Setup and run VirSorter
Overview
Teaching: 10 min
Exercises: 20 minQuestions
How do we install and run VirSorter?
How is VirSorter different than the previous tools?
Objectives
Install and run VirSorter
The last virus identification tool, which we will run over lunch, is called VirSorter (Roux et al. 2015). VirSorter is different from the other tools in that it actually considers homology in predicting whether a contig belongs to a phage or a microbe. VirSorter distinguishes between “primary” and “secondary” metrics when deciding how to annotate a sequence. Primary metrics are the presence of viral hallmark genes an their homologs, and the enrichment of known viral genes. Secondary metrics include an enrichment in uncharacterized genes, depletion of PFAM-affiliated genes, and two metrics of genome structure.
Challenge: Viral genome structure
VirSorter uses two genome structure metrics to distinguish phage sequences from bacterial sequences. Can you think of viral genome structure metrics that could be useful for prediction?
Solution
VirFinder uses:
- an enrichment of short genes
- depletion in strand switch
To run VirSorter, first create the necessary environment from virsorter.yaml and activate it. Then, download virsorter into the day2/tools folder. Note that the following code is in bash again.
# Install Virsorter
$ cd ~/ViromicsCourse/day2/tools
$ git clone https://github.com/simroux/VirSorter.git
$ cd VirSorter/Scripts
$ make clean
$ make
# Make symbolic link of executable scripts in the environment's bin
# It is important to use the absolute path and not the relative path to the Scripts folder (replace XXX with the number of your account, or replace the absolute path with the path to your own anaconda if you join online)
$ ln -s ~/ViromicsCourse/day2/tools/VirSorter/wrapper_phage_contigs_sorter_iPlant.pl /mnt/local/prakXXX/anaconda3/envs/virsorter/bin
$ ln -s ~/ViromicsCourse/day2/tools/VirSorter/Scripts /mnt/local/prakXXX/anaconda3/envs/virsorter/bin
Finally, install metagene_annotator into the conda environment.
# Install metagene_annotator
$ conda install metagene_annotator -c bioconda
Finally, run VirSorter. Note that VirSorter is very particular about its working directory. It is best if it doesn’t exist beforehand (VirSorter will create it). If a run fails, then completely remove the working directory before you restart it.
# Run VirSorter
# Under the argument --data-dir put the link https://blahblah.com/virsorter-data
$ wrapper_phage_contigs_sorter_iPlant.pl -f ~/ViromicsCourse/day2/scaffolds_over_300.fasta --db 1 --wdir ~/ViromicsCourse/day2/results/virsorter --ncpu 1 --data-dir ~/ViromicsCourse/day2/tools/virsorter-data
If your run fails because “Step 1 failed”, then check the error file in ~/ViromicsCourse/day2/results/virsorter/logs/. If the error is “Can’t locate Bio/Seq.pm in @inc (you may need to install the Bio::Seq module)…”, then you need to copy a perl folder in the virsorter environment folder.

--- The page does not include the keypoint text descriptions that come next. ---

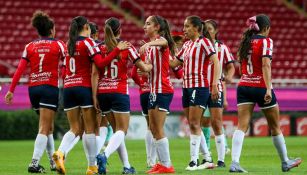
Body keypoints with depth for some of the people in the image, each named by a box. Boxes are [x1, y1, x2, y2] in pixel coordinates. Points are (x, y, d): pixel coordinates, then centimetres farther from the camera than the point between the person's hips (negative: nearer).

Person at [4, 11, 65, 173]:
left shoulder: (29, 47, 7)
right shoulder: (58, 44, -1)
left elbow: (19, 70, 2)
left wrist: (11, 90, 4)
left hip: (33, 88, 4)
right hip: (50, 87, -4)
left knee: (48, 126, 20)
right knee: (44, 128, -8)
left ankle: (53, 161, 25)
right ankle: (34, 163, -21)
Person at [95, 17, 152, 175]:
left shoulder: (100, 49, 2)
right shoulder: (127, 48, -5)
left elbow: (95, 74, -3)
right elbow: (144, 68, -1)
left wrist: (95, 97, -1)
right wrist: (151, 65, 22)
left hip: (103, 92, 4)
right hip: (119, 92, -4)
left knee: (117, 129, 17)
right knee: (121, 131, -1)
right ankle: (104, 155, -28)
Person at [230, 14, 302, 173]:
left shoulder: (245, 41, 10)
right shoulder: (265, 41, -8)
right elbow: (266, 65, -19)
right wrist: (268, 89, -24)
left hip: (243, 86, 5)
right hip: (261, 87, -5)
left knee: (242, 126, -4)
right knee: (275, 127, 12)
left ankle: (234, 162, -22)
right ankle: (285, 162, 25)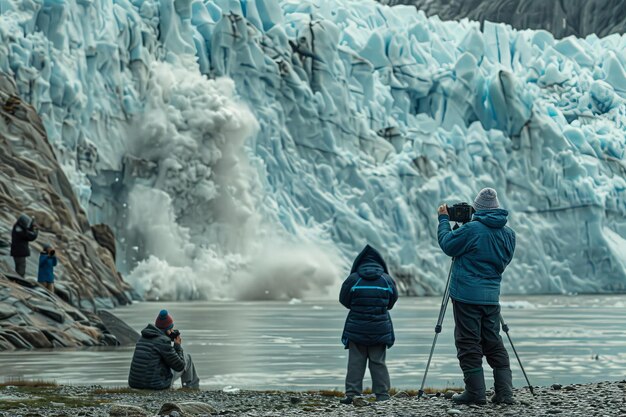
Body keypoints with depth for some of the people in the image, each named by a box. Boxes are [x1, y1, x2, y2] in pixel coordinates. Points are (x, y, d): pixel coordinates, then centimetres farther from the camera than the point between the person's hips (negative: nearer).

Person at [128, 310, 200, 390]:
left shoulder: (143, 338, 9)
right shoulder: (164, 341, -14)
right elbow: (179, 366, -8)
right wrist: (178, 346, 5)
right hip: (157, 384, -7)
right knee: (186, 358, 16)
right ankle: (193, 389, 32)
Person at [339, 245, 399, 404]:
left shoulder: (353, 279, -8)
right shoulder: (387, 280, -2)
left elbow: (344, 300, 3)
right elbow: (392, 302, 9)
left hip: (356, 328, -1)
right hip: (380, 329, 1)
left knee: (355, 362, 4)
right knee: (378, 362, 8)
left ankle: (352, 394, 0)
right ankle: (382, 394, 8)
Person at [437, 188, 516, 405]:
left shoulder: (472, 229, -15)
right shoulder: (508, 233, 6)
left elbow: (448, 245, -3)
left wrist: (444, 219, 10)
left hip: (467, 295, -6)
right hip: (492, 296, 6)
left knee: (469, 344, 0)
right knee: (494, 344, 11)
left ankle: (475, 392, -1)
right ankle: (504, 393, 7)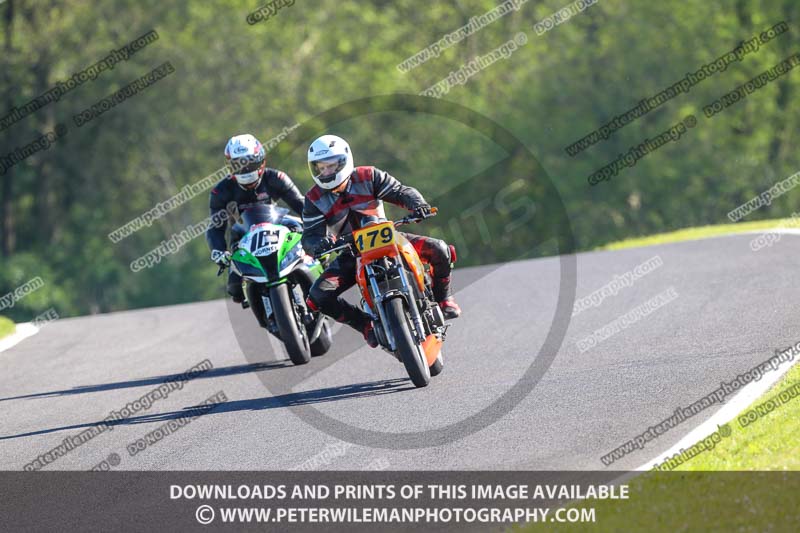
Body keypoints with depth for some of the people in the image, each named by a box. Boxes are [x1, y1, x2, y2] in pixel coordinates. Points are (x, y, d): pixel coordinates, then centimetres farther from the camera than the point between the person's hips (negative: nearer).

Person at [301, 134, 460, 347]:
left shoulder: (368, 177, -9)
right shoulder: (314, 200, -8)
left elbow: (401, 191, -12)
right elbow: (309, 236, -15)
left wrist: (417, 203, -36)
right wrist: (317, 244, -40)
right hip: (349, 253, 0)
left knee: (438, 250, -21)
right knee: (318, 296, -24)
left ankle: (443, 298, 5)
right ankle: (366, 324, -4)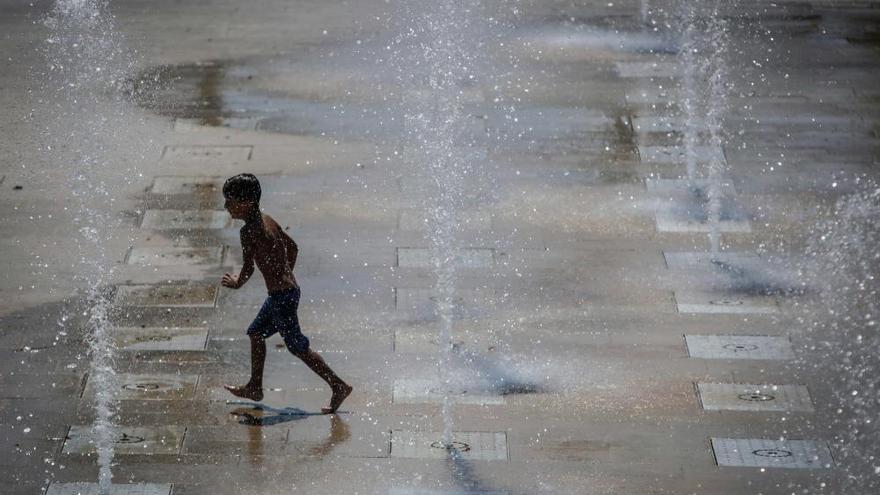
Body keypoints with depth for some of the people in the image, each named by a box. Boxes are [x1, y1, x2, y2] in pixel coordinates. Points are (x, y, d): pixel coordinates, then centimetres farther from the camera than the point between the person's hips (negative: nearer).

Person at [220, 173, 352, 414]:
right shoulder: (267, 220, 8)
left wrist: (237, 283, 0)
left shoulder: (248, 231, -19)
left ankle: (338, 386, 4)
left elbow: (249, 267, -20)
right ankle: (255, 387, 33)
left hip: (281, 295, -10)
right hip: (290, 288, 10)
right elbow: (292, 247, 19)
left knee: (298, 346, 1)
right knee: (256, 332, 23)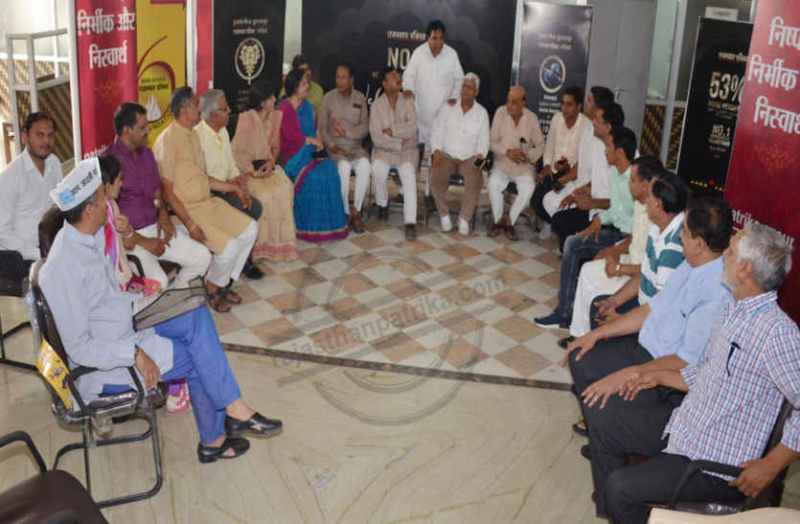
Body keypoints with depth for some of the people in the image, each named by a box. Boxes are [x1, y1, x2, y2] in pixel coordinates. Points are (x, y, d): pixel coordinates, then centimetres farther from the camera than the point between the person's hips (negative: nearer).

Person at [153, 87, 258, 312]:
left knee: (250, 229, -2)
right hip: (185, 209, -9)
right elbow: (168, 191, -19)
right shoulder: (167, 141, -18)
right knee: (229, 246, -22)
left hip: (207, 201, 9)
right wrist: (189, 224, -26)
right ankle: (211, 290, 6)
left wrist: (233, 187, 12)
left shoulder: (193, 135, 10)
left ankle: (224, 284, 11)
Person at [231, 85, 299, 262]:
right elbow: (236, 152, -18)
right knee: (265, 194, -29)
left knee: (285, 187, -21)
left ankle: (280, 240, -10)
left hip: (267, 164, 6)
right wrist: (253, 172, -26)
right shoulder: (246, 119, -18)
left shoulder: (275, 116, 1)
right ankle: (263, 243, -13)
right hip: (248, 167, -6)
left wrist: (272, 161, -9)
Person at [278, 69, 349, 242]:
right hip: (293, 153, -7)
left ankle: (329, 224, -13)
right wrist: (312, 140, -9)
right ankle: (310, 227, -19)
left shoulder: (307, 106, 18)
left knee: (331, 171, -19)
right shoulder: (285, 108, -6)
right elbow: (290, 136, -15)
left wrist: (318, 142, -2)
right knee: (313, 176, -30)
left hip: (310, 151, 7)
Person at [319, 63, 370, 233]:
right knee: (343, 167, -34)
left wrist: (346, 132, -14)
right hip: (336, 147, -1)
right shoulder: (329, 97, 3)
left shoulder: (360, 98, 7)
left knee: (364, 165, -32)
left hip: (356, 146, 1)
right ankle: (346, 213, -20)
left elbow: (365, 127, 2)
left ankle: (356, 211, -20)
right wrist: (331, 145, -13)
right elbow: (322, 127, 2)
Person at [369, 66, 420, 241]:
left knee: (408, 173, -30)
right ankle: (382, 204, 0)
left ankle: (410, 222, -32)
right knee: (378, 171, -31)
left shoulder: (407, 102, 1)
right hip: (384, 150, 0)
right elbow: (376, 137, -10)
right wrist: (399, 143, -13)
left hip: (407, 150, 0)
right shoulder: (377, 105, -2)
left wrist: (391, 131, -14)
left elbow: (412, 127, -13)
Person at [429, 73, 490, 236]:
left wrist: (480, 155, -15)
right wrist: (437, 152, -13)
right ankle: (444, 215, -11)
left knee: (476, 180, -31)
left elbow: (484, 139, 4)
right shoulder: (447, 108, 5)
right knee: (436, 177, -30)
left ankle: (465, 218, -14)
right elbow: (437, 132, 3)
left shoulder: (482, 113, 6)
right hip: (446, 155, 0)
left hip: (469, 158, 0)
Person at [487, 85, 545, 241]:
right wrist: (507, 151, -21)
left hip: (523, 165, 0)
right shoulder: (500, 113, -4)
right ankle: (498, 220, -8)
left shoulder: (531, 118, -3)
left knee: (528, 187, -29)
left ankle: (509, 222, -10)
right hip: (502, 162, 0)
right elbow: (493, 142, -3)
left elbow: (540, 145, 1)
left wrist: (528, 155, -19)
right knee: (493, 183, -30)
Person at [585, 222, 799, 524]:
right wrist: (661, 377, 13)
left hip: (717, 464, -9)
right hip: (683, 425, 9)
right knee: (603, 422, 14)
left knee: (620, 487, -16)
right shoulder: (733, 310, 3)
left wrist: (771, 465, -24)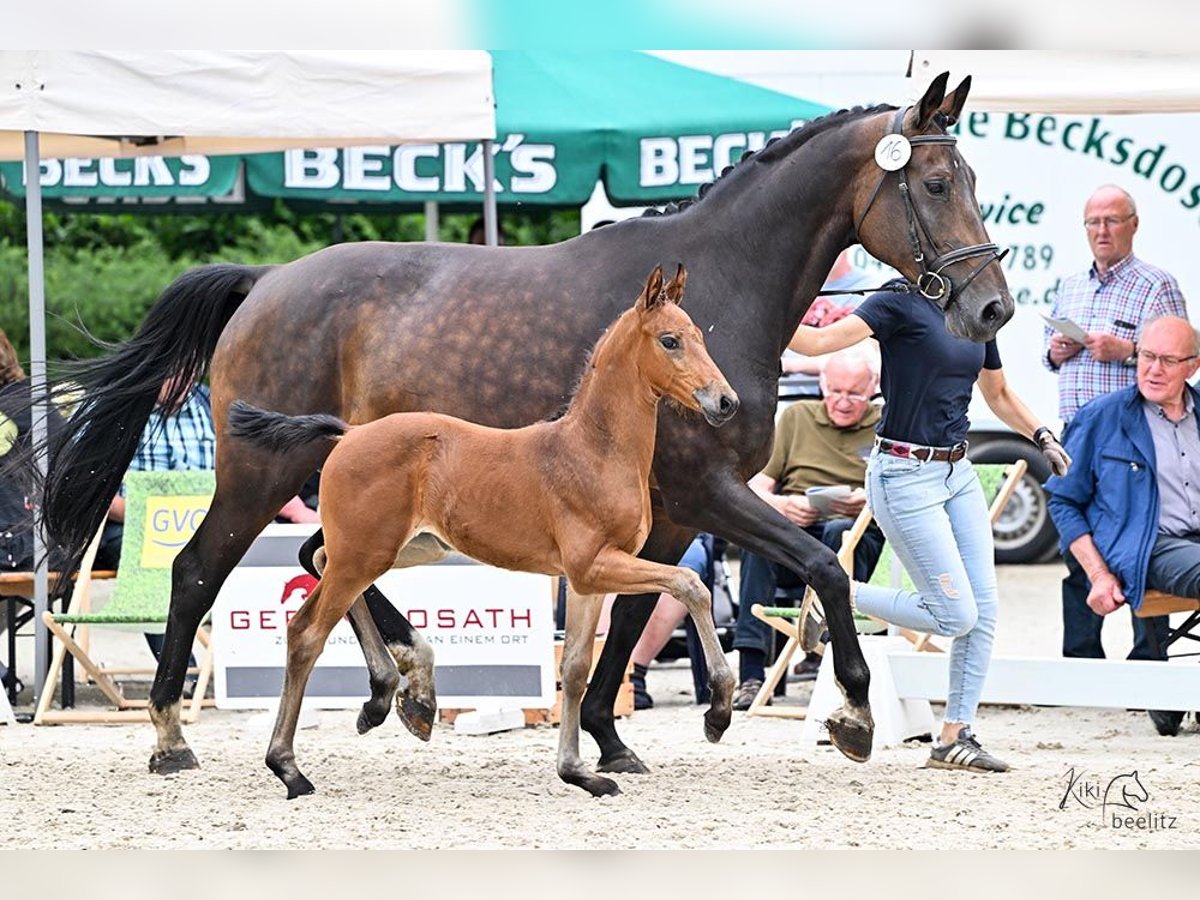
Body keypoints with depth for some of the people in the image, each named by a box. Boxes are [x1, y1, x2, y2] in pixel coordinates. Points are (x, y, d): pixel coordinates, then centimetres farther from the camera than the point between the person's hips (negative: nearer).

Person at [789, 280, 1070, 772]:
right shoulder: (900, 305, -11)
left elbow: (998, 394, 26)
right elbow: (817, 341, -20)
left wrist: (1041, 436, 12)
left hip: (958, 472, 8)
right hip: (905, 476, -8)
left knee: (984, 611, 1)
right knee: (956, 615, -9)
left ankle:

# Error fix for Can't locate Bio/Seq.pm in @inc
$ cd /mnt/local/prakXXX/anaconda3/envs/virsorter/lib/
$ cp -r perl5/site_perl/5.22.0/Bio/ site_perl/5.26.2/x86_64-linux-thread-multi/
Then try to run the command again. If you have more problems, let us know. Guten Appetit! Eet smakkelijk! Have a good lunch!
Key Points
VirSorter is a homology-based tool.
Because Virsorter has to compare each sequence to a database, it is slower that many other tools.